• [Assignment a]:
In the entries, swap "vacant space" for "empty area" across the stretch from the line containing "coordinates (857, 435)." through the end of the entries. Give those lines again with nothing else changed.
____________________
How do good ideas happen, and what can we do to help people have more of them? Steven Johnson examines how the innovations that changed the world actually happened, and reveals the pattern of behavior that often underlies them in his book “Where Good Ideas Come From”:

  1. The Adjacent Possible: “Good ideas are not conjured out of thin air; they are built out of a collection of existing parts, the composition of which expands (and, occasionally, contracts) over time.” What we can create is limited to the objects and skills available to us at a given time. But by pushing on the boundary of what is immediately “adjacent,” we actually expand that boundary, like moving through a house, where each door you open leads into a new room. In that room, new parts and skills may be available to us. The potential for new approaches is all around us. But to understand what’s possible, we need an accurate understanding of what is at hand and how we could use it.
  2. Liquid Networks: “An idea is not a single thing. It’s more like a swarm.” Innovators are like carbon, an atom that easily forms bonds with other atoms, making it essential for the creation of all life. They are always open to the potential of making new connections between things, and they spend time in a high-density environment where their chance of coming into contact with others who spark ideas is very high. “The most productive tool for generating good ideas remains a circle of humans at a table, talking shop.” Your workspace can enable — or disrupt — this flow in big ways.
____________________
• [Assignment b]:
In the passage on where good ideas come from, rewrite the paragraph beginning "Liquid Networks" as a shorter list that keeps its main facts.

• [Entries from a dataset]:
____________________
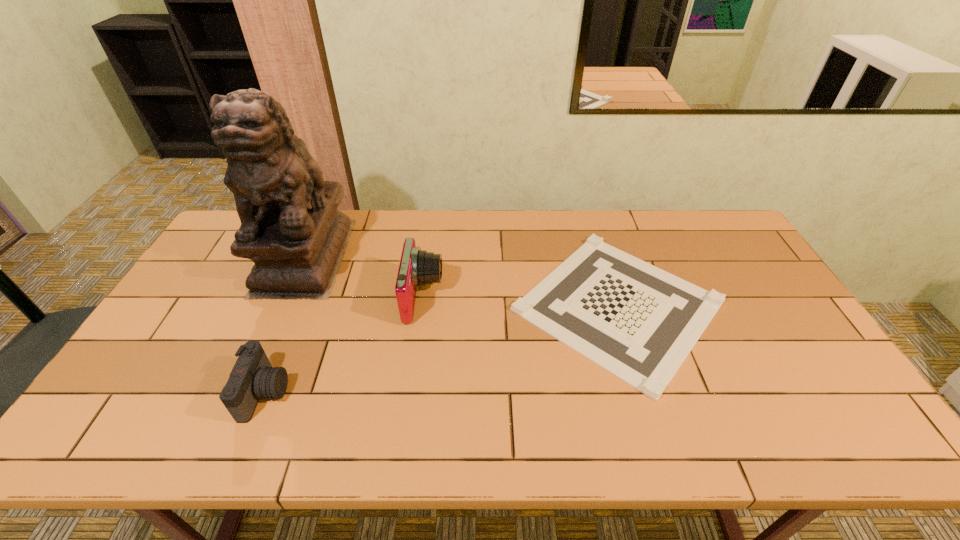
Where is `vacant space located on the front of the checkerboard`? This screenshot has height=540, width=960. vacant space located on the front of the checkerboard is located at coordinates (656, 425).

You are a GUI agent. You are given a task and a screenshot of the screen. Output one action in this format:
    pyautogui.click(x=<x>, y=<y>)
    Task: Click on the sculpture at the far edge
    
    Given the screenshot: What is the action you would take?
    pyautogui.click(x=291, y=229)

This screenshot has width=960, height=540. I want to click on checkerboard present at the far edge, so click(x=635, y=320).

Find the location of a particular element. The width and height of the screenshot is (960, 540). object present at the near edge is located at coordinates (252, 378).

The width and height of the screenshot is (960, 540). In the image, there is a desktop. Identify the location of free region at the far edge. (381, 243).

Find the location of a particular element. This screenshot has height=540, width=960. vacant space at the near edge is located at coordinates coord(516,428).

In the image, there is a desktop. Identify the location of vacant space at the left edge. This screenshot has height=540, width=960. (155, 387).

You are a GUI agent. You are given a task and a screenshot of the screen. Output one action in this format:
    pyautogui.click(x=<x>, y=<y>)
    Task: Click on the blank space at the right edge
    This screenshot has width=960, height=540.
    Given the screenshot: What is the action you would take?
    pyautogui.click(x=821, y=375)

Where is `vacant space at the near right corner of the desktop`? vacant space at the near right corner of the desktop is located at coordinates (857, 435).

In order to click on vacant space that is in between the shorter camera and the tallest object in this screenshot , I will do `click(285, 325)`.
____________________
• [Response box a]:
Where is `empty area at the near right corner of the desktop`? empty area at the near right corner of the desktop is located at coordinates (857, 435).

In order to click on empty area that is in between the shorter camera and the tallest object in this screenshot , I will do `click(285, 325)`.

• [Response box b]:
- Liquid Networks: an idea is not a single thing but more like a swarm.
- Innovators are like carbon, an atom that easily bonds with other atoms and is essential for all life.
- They stay open to new connections between things.
- They spend time in high-density settings where they are likely to meet others who spark ideas.
- The most productive tool for good ideas is still a circle of people at a table, talking shop.
- A workspace can greatly enable or disrupt this flow.